RBI cut Repo rates by 25bps to 6.0% and changed the stance to ‘accommodative’ from ‘neutral’. “Accommodative” stance means that the next rate decision will be either a status quo or a rate-cut. However, the tone of the policy signalled that we are likely to witness a further rate cut in June policy meeting as well.
Domestic Growth will need more support: RBI has revised down its domestic growth estimates to 6.5% for FY26 from earlier estimates of 6.7%. Street expectations are much lower and ranging between 6-6.3%. Therefore, it is imperative to expect growth supportive monetary policy measures in such evolving global dynamics. The same was reflected in the policy language and change in stance.

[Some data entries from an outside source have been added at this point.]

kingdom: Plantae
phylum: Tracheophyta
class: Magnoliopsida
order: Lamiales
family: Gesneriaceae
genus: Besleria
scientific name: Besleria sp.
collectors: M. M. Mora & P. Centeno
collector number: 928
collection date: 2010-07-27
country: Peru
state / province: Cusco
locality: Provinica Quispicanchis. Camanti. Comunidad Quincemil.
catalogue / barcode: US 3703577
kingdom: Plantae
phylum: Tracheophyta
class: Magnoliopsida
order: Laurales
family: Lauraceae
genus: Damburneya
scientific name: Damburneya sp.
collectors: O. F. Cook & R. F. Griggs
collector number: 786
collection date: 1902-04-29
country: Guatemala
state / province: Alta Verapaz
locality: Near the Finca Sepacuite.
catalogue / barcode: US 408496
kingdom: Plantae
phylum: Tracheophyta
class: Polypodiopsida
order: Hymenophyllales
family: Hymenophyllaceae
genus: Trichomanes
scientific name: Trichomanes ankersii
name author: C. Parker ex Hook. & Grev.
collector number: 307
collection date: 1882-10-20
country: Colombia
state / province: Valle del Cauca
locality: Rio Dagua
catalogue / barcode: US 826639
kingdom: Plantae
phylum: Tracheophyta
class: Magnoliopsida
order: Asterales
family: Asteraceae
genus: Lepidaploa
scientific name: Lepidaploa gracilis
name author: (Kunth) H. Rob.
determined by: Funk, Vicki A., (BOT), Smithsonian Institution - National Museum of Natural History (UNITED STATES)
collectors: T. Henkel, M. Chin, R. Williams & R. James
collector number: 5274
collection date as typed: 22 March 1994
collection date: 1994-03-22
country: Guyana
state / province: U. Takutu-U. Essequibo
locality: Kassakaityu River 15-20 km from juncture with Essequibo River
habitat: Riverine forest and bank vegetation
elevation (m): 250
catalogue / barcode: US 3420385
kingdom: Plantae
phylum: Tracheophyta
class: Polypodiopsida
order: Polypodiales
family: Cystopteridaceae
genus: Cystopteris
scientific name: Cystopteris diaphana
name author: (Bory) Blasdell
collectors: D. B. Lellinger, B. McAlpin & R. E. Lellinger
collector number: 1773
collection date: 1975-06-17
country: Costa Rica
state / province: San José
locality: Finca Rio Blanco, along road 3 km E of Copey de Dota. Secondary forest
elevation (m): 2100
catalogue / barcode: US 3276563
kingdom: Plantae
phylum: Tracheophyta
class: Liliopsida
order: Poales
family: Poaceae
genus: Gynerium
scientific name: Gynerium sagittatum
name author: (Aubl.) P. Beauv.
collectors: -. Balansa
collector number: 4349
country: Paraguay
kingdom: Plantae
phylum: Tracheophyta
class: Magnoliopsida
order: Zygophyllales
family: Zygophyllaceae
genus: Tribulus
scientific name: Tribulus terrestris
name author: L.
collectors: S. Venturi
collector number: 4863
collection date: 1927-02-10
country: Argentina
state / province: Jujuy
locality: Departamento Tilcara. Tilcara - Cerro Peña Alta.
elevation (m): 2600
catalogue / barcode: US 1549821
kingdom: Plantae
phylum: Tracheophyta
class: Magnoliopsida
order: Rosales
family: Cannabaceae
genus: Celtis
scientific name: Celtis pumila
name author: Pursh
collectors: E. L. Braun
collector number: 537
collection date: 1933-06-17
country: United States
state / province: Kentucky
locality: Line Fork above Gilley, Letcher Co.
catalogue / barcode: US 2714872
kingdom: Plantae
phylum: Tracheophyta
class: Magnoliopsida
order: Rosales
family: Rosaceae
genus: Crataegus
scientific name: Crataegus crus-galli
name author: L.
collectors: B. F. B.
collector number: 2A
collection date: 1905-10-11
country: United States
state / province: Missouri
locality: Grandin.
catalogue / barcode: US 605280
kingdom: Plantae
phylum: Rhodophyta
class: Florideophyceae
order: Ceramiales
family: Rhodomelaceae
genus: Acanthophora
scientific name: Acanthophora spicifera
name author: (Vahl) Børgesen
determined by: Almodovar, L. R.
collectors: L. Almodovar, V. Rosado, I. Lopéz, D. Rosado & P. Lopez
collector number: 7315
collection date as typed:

Inflation trajectory to soften further: RBI has revised down its inflation projection to 4% from earlier projected at 4.2% for FY26. RBI highlighted that the tariff war to be disinflationary for India. This along with falling crude prices and normal monsoon will ensure low risk to this 4% inflation projection.
Liquidity: While RBI has not announced any additional liquidity measure in the policy, the Governor indicated in its post policy conference that they will ensure liquidity remain in surplus to the tune of 1% of NDTL translating into Rs 2 lakh crore. Therefore structurally we are moving into an effective rate below Repo rate. (In tight liquidity conditions, call money rates hover between Repo rate and MSF rate while in surplus liquidity, call money rates hover between Repo rate and SDF rate which is 25bps lower than Repo rate).
Market Reaction: 10-Year bond yield was down 5bps to 6.45% from 6.50%. Short term yields (3-6 months bank CDs and T-bills) were down 10-13bps. In last 1-month: 1-Yr Bank CD rate is down 80bps (7.6% to 6.8%) while 10-Year G-Sec is down 25bps (6.7% to 6.45%)
Market Expectation: Debt market now expect another 50bps rate cut with Repo rate moving down to 5.5%.